Shares of Teradata (NYSE:TDC) fell as much as 24.2% lower on Friday morning, tripped up by a disappointing earnings report and a sudden management change. By 11:50 a.m. EST, the data analytics specialist's stock had recovered somewhat to a still-drastic 17.2% drop.
Teradata's third-quarter sales fell 13% year over year to $459 million. Adjusted earnings dropped 11% lower to land at $0.32 per share. Your average Wall Street analyst had been expecting earnings closer to $0.40 per share on revenues near $486 million. Furthermore, CEO Oliver Ratzesberger has been removed from a post he gained as recently as last January, replaced by former CEO Vic Lund on an interim basis. Teradata's board of directors is looking for a permanent replacement.
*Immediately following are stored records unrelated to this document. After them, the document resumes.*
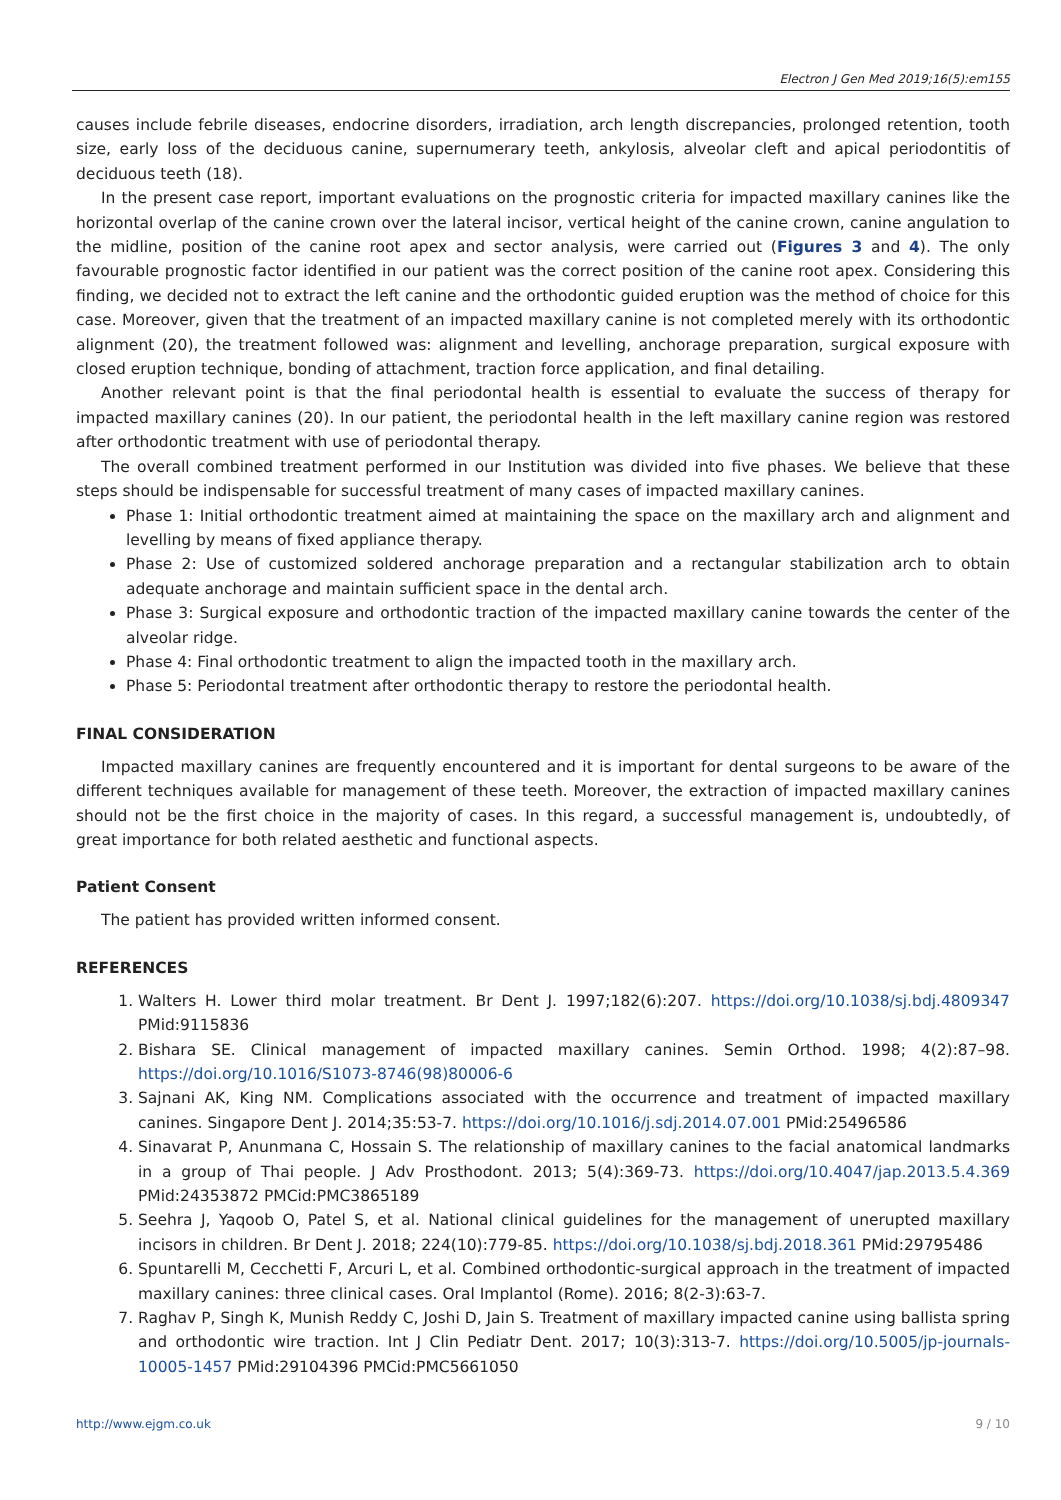Electron J Gen Med 2019;16(5):em155
causes include febrile diseases, endocrine disorders, irradiation, arch length discrepancies, prolonged retention, tooth size, early loss of the deciduous canine, supernumerary teeth, ankylosis, alveolar cleft and apical periodontitis of deciduous teeth (18).
In the present case report, important evaluations on the prognostic criteria for impacted maxillary canines like the horizontal overlap of the canine crown over the lateral incisor, vertical height of the canine crown, canine angulation to the midline, position of the canine root apex and sector analysis, were carried out (Figures 3 and 4). The only favourable prognostic factor identified in our patient was the correct position of the canine root apex. Considering this finding, we decided not to extract the left canine and the orthodontic guided eruption was the method of choice for this case. Moreover, given that the treatment of an impacted maxillary canine is not completed merely with its orthodontic alignment (20), the treatment followed was: alignment and levelling, anchorage preparation, surgical exposure with closed eruption technique, bonding of attachment, traction force application, and final detailing.
Another relevant point is that the final periodontal health is essential to evaluate the success of therapy for impacted maxillary canines (20). In our patient, the periodontal health in the left maxillary canine region was restored after orthodontic treatment with use of periodontal therapy.
The overall combined treatment performed in our Institution was divided into five phases. We believe that these steps should be indispensable for successful treatment of many cases of impacted maxillary canines.
Phase 1: Initial orthodontic treatment aimed at maintaining the space on the maxillary arch and alignment and levelling by means of fixed appliance therapy.
Phase 2: Use of customized soldered anchorage preparation and a rectangular stabilization arch to obtain adequate anchorage and maintain sufficient space in the dental arch.
Phase 3: Surgical exposure and orthodontic traction of the impacted maxillary canine towards the center of the alveolar ridge.
Phase 4: Final orthodontic treatment to align the impacted tooth in the maxillary arch.
Phase 5: Periodontal treatment after orthodontic therapy to restore the periodontal health.
FINAL CONSIDERATION
Impacted maxillary canines are frequently encountered and it is important for dental surgeons to be aware of the different techniques available for management of these teeth. Moreover, the extraction of impacted maxillary canines should not be the first choice in the majority of cases. In this regard, a successful management is, undoubtedly, of great importance for both related aesthetic and functional aspects.
Patient Consent
The patient has provided written informed consent.
REFERENCES
1. Walters H. Lower third molar treatment. Br Dent J. 1997;182(6):207. https://doi.org/10.1038/sj.bdj.4809347 PMid:9115836
2. Bishara SE. Clinical management of impacted maxillary canines. Semin Orthod. 1998; 4(2):87–98. https://doi.org/10.1016/S1073-8746(98)80006-6
3. Sajnani AK, King NM. Complications associated with the occurrence and treatment of impacted maxillary canines. Singapore Dent J. 2014;35:53-7. https://doi.org/10.1016/j.sdj.2014.07.001 PMid:25496586
4. Sinavarat P, Anunmana C, Hossain S. The relationship of maxillary canines to the facial anatomical landmarks in a group of Thai people. J Adv Prosthodont. 2013; 5(4):369-73. https://doi.org/10.4047/jap.2013.5.4.369 PMid:24353872 PMCid:PMC3865189
5. Seehra J, Yaqoob O, Patel S, et al. National clinical guidelines for the management of unerupted maxillary incisors in children. Br Dent J. 2018; 224(10):779-85. https://doi.org/10.1038/sj.bdj.2018.361 PMid:29795486
6. Spuntarelli M, Cecchetti F, Arcuri L, et al. Combined orthodontic-surgical approach in the treatment of impacted maxillary canines: three clinical cases. Oral Implantol (Rome). 2016; 8(2-3):63-7.
7. Raghav P, Singh K, Munish Reddy C, Joshi D, Jain S. Treatment of maxillary impacted canine using ballista spring and orthodontic wire traction. Int J Clin Pediatr Dent. 2017; 10(3):313-7. https://doi.org/10.5005/jp-journals-10005-1457 PMid:29104396 PMCid:PMC5661050
http://www.ejgm.co.uk 9 / 10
It's true that the last few quarters have been dismal for Teradata, accelerating a negative long-term trend on the top and bottom lines that had been stabilizing and even reversing into growth when Ratzesberger took the reins. But this happened in a terrible era for technology stocks in general, since the entire market has suffered pressure from international trade disputes and flagging consumer spending all year long.
So I'm not entirely sure that Oliver Ratzesberger is to blame for Teradata's recent woes, but desperate times call for desperate measures. I'll watch this company from the sidelines until it finds a permanent CEO who has some sort of turnaround plan in mind.